→ WHAT TO DO: Update the lines below by changing every "scientific name" to "binomial name" and keeping everything else the same. Leave the pictures out of your answer.

+ + + + +

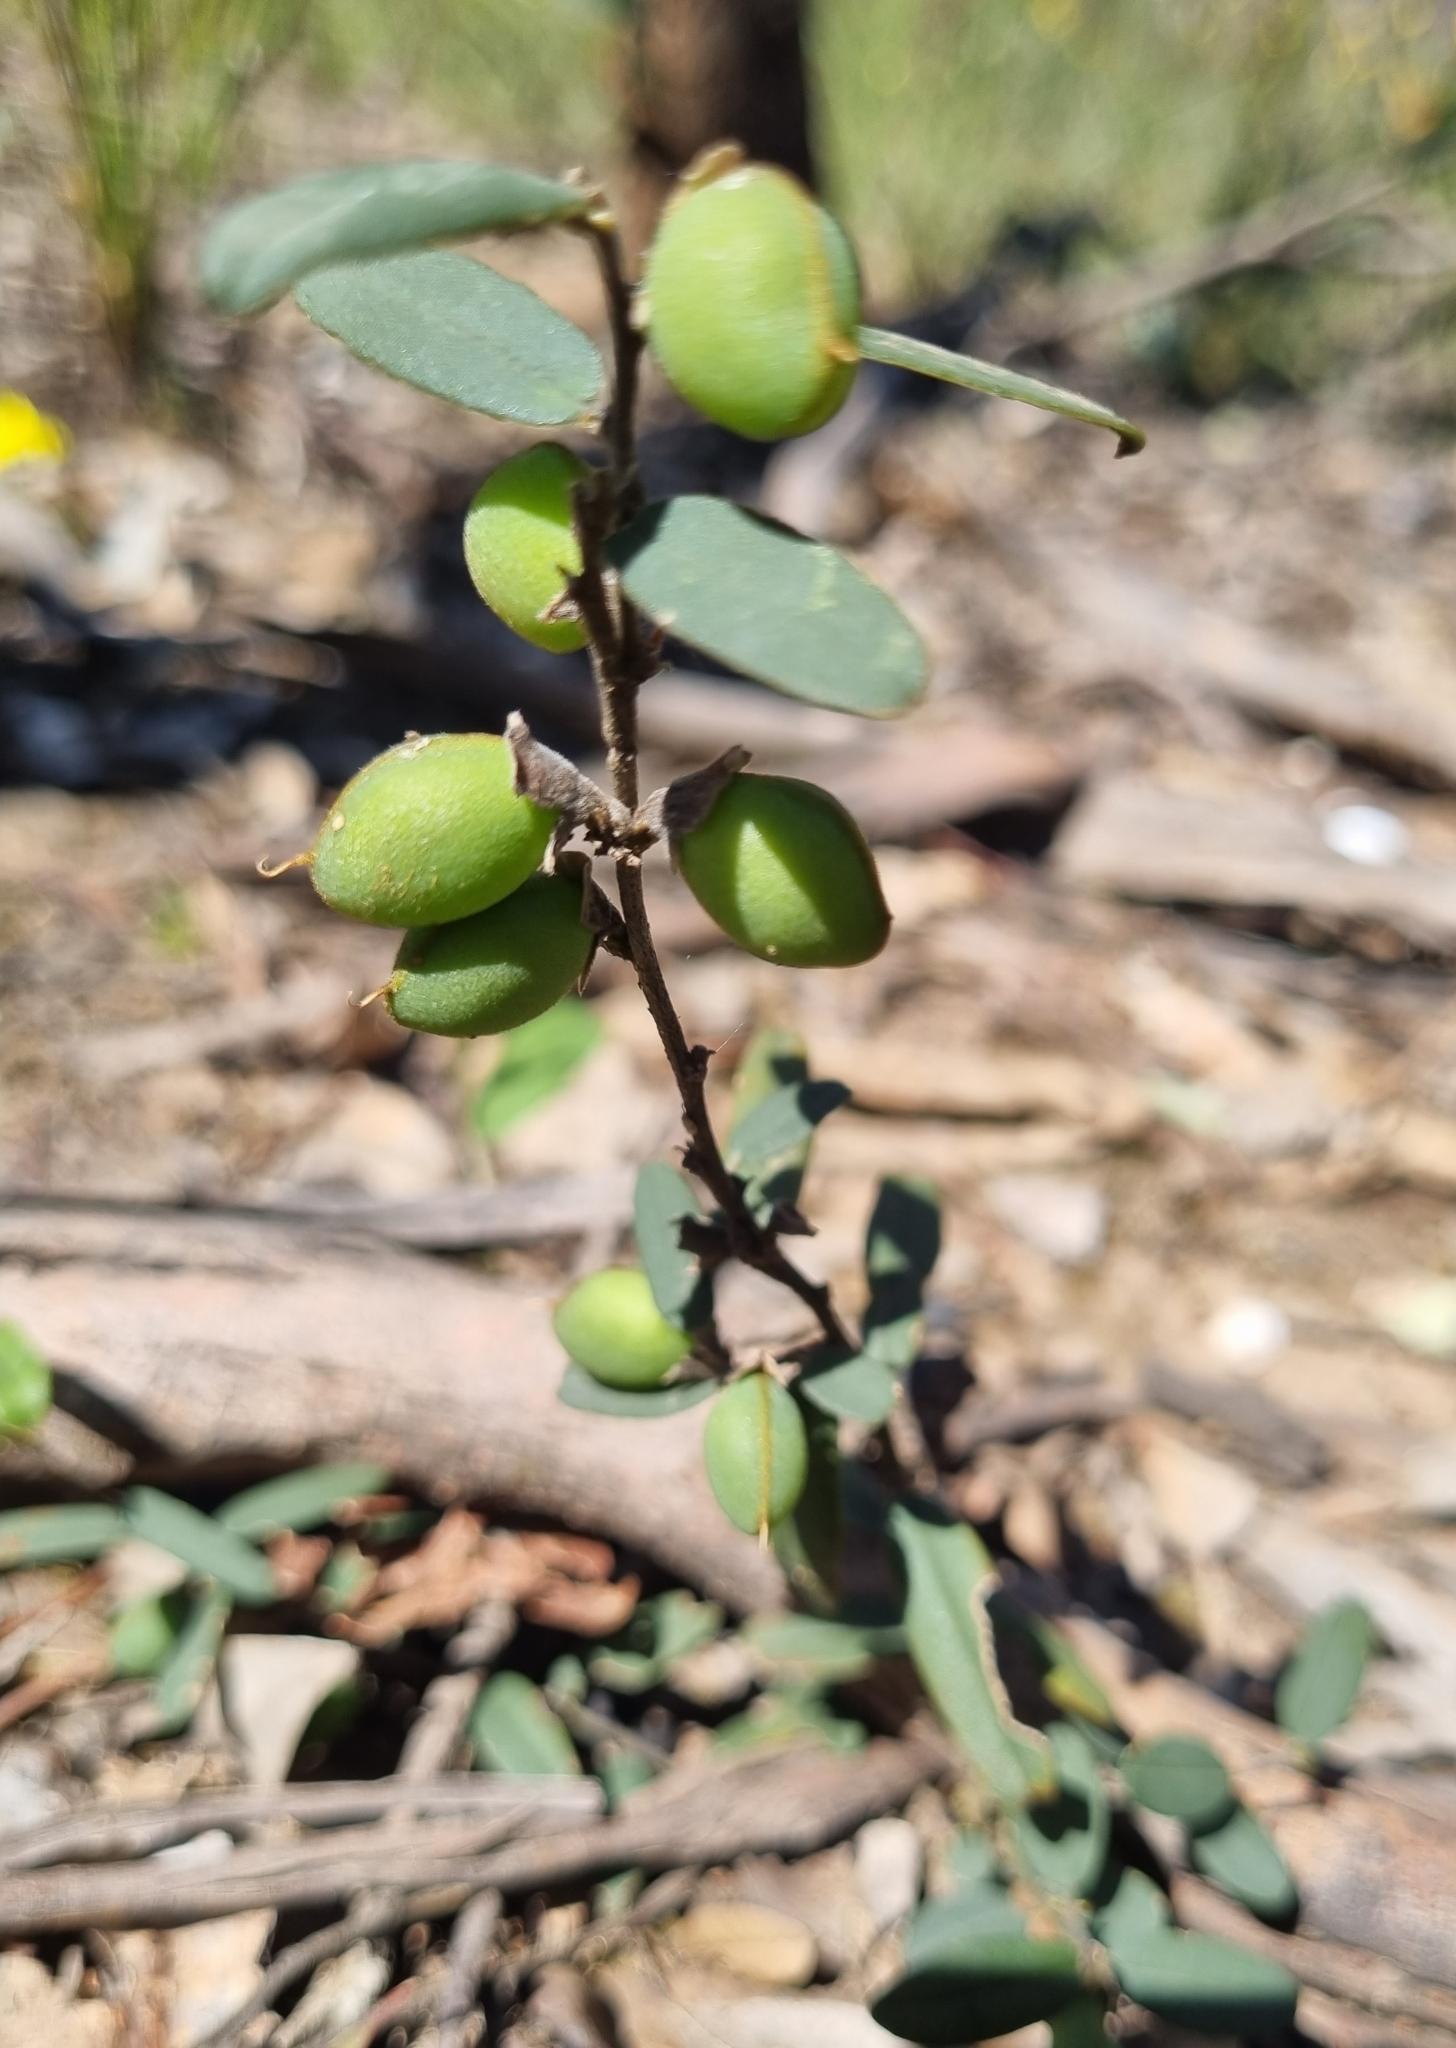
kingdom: Plantae
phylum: Tracheophyta
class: Magnoliopsida
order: Fabales
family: Fabaceae
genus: Hovea
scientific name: Hovea heterophylla
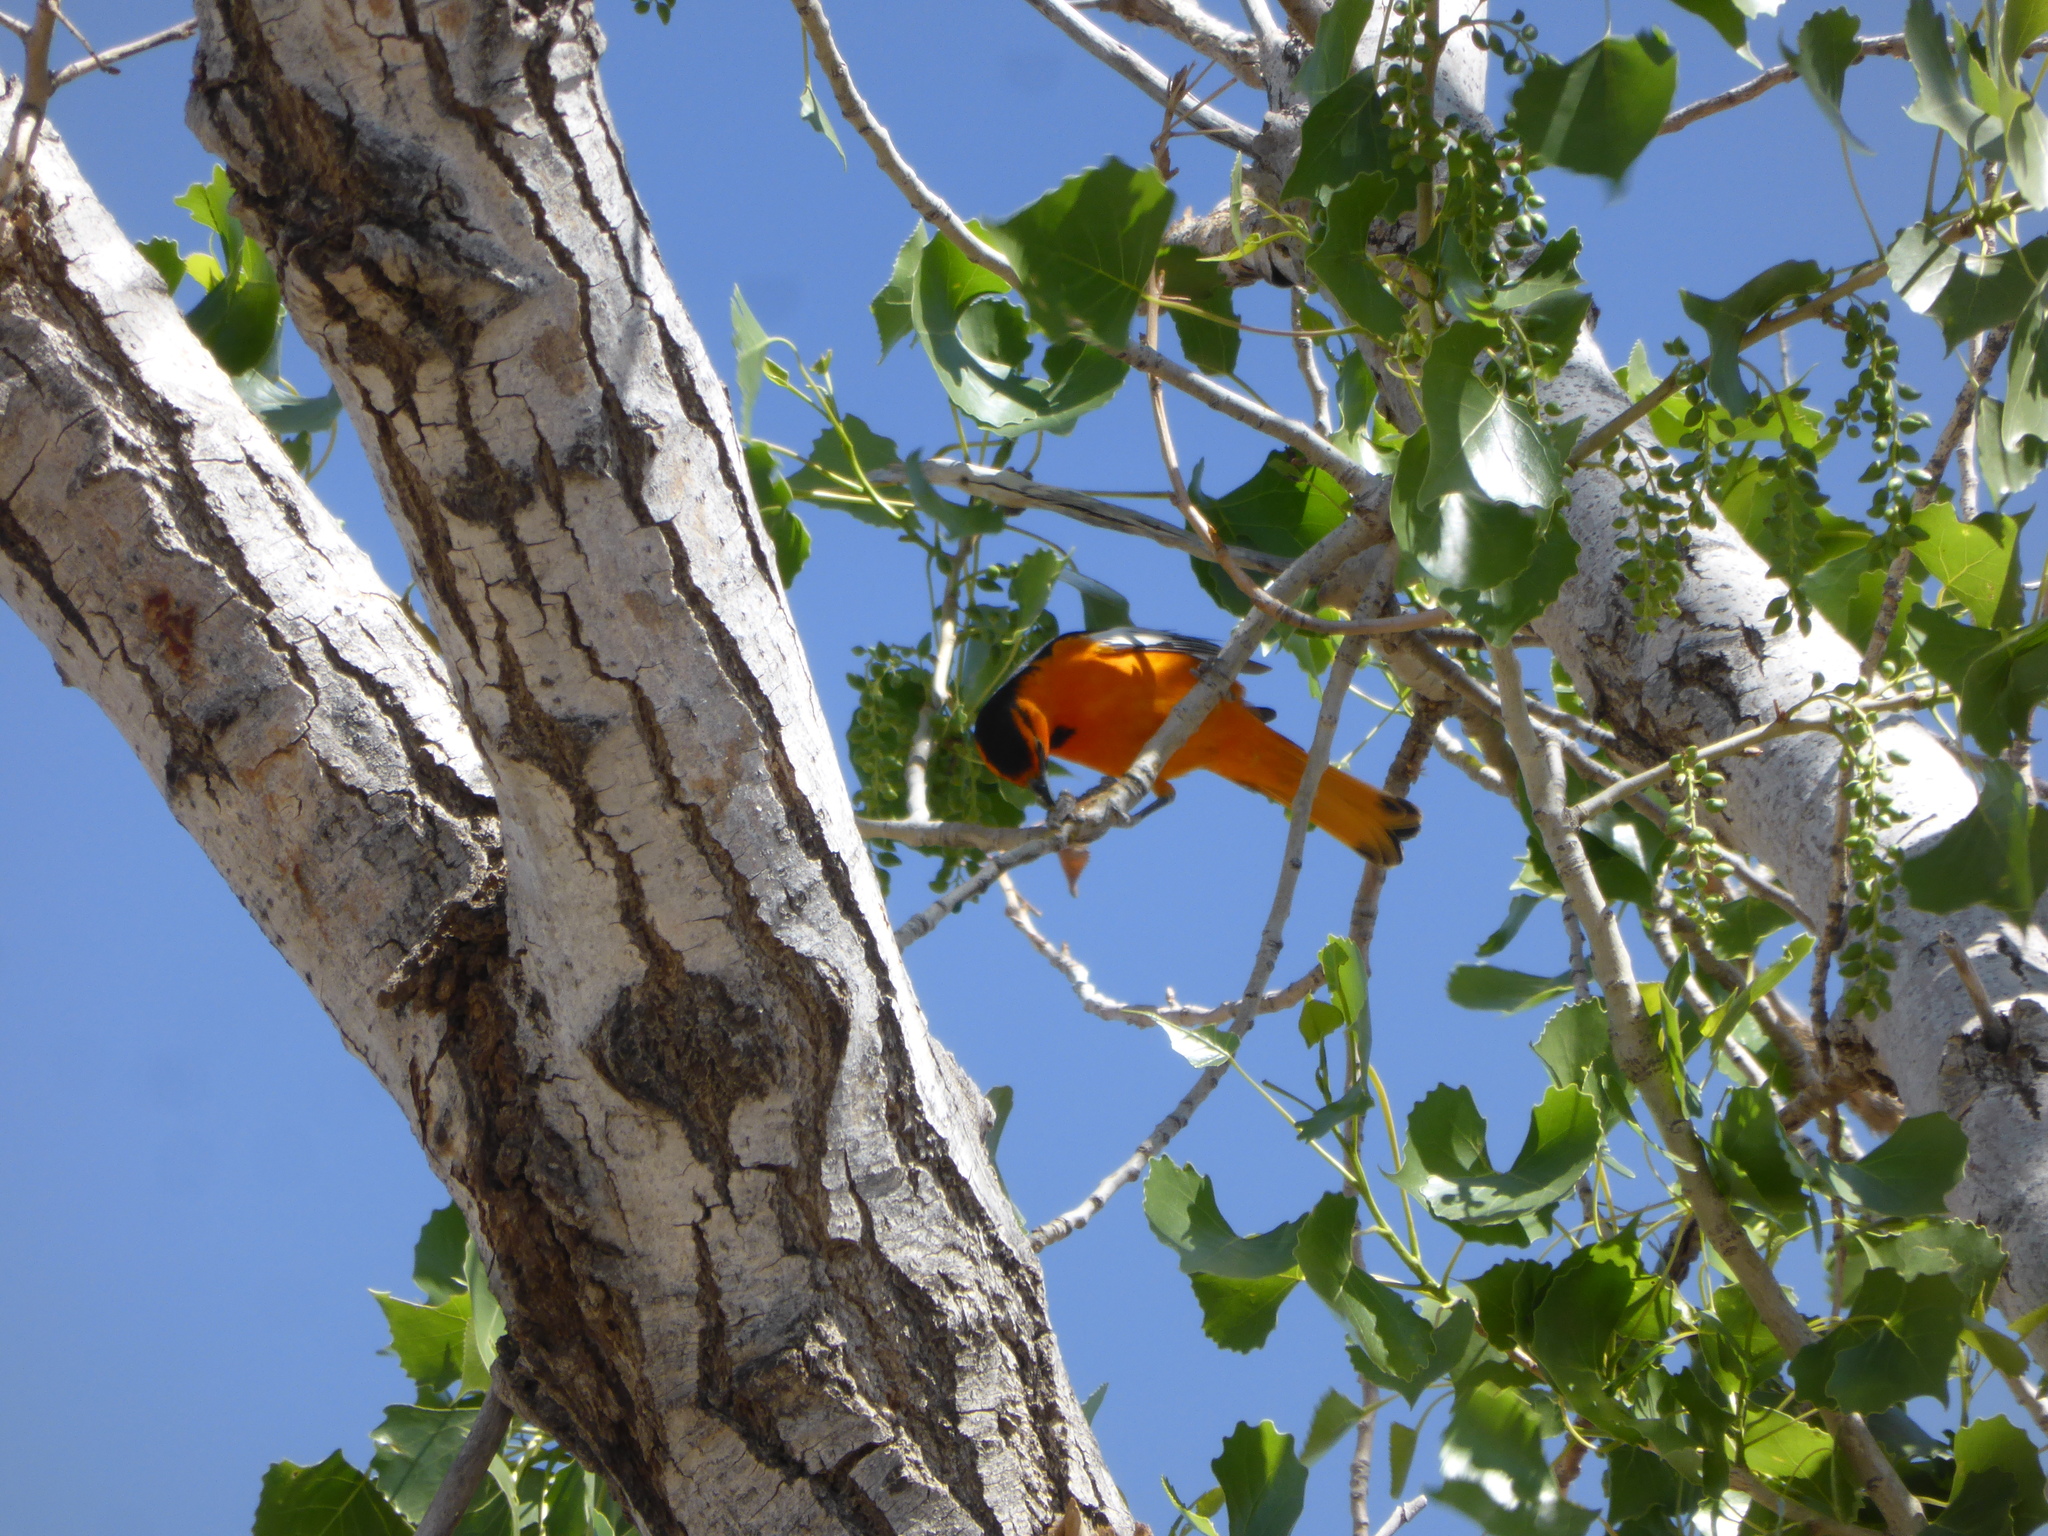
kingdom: Animalia
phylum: Chordata
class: Aves
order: Passeriformes
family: Icteridae
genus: Icterus
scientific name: Icterus bullockii
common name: Bullock's oriole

+ + + + +

→ REPLY TO THE EXERCISE:
kingdom: Plantae
phylum: Tracheophyta
class: Magnoliopsida
order: Fabales
family: Fabaceae
genus: Hovea
binomial name: Hovea heterophylla
kingdom: Animalia
phylum: Chordata
class: Aves
order: Passeriformes
family: Icteridae
genus: Icterus
binomial name: Icterus bullockii
common name: Bullock's oriole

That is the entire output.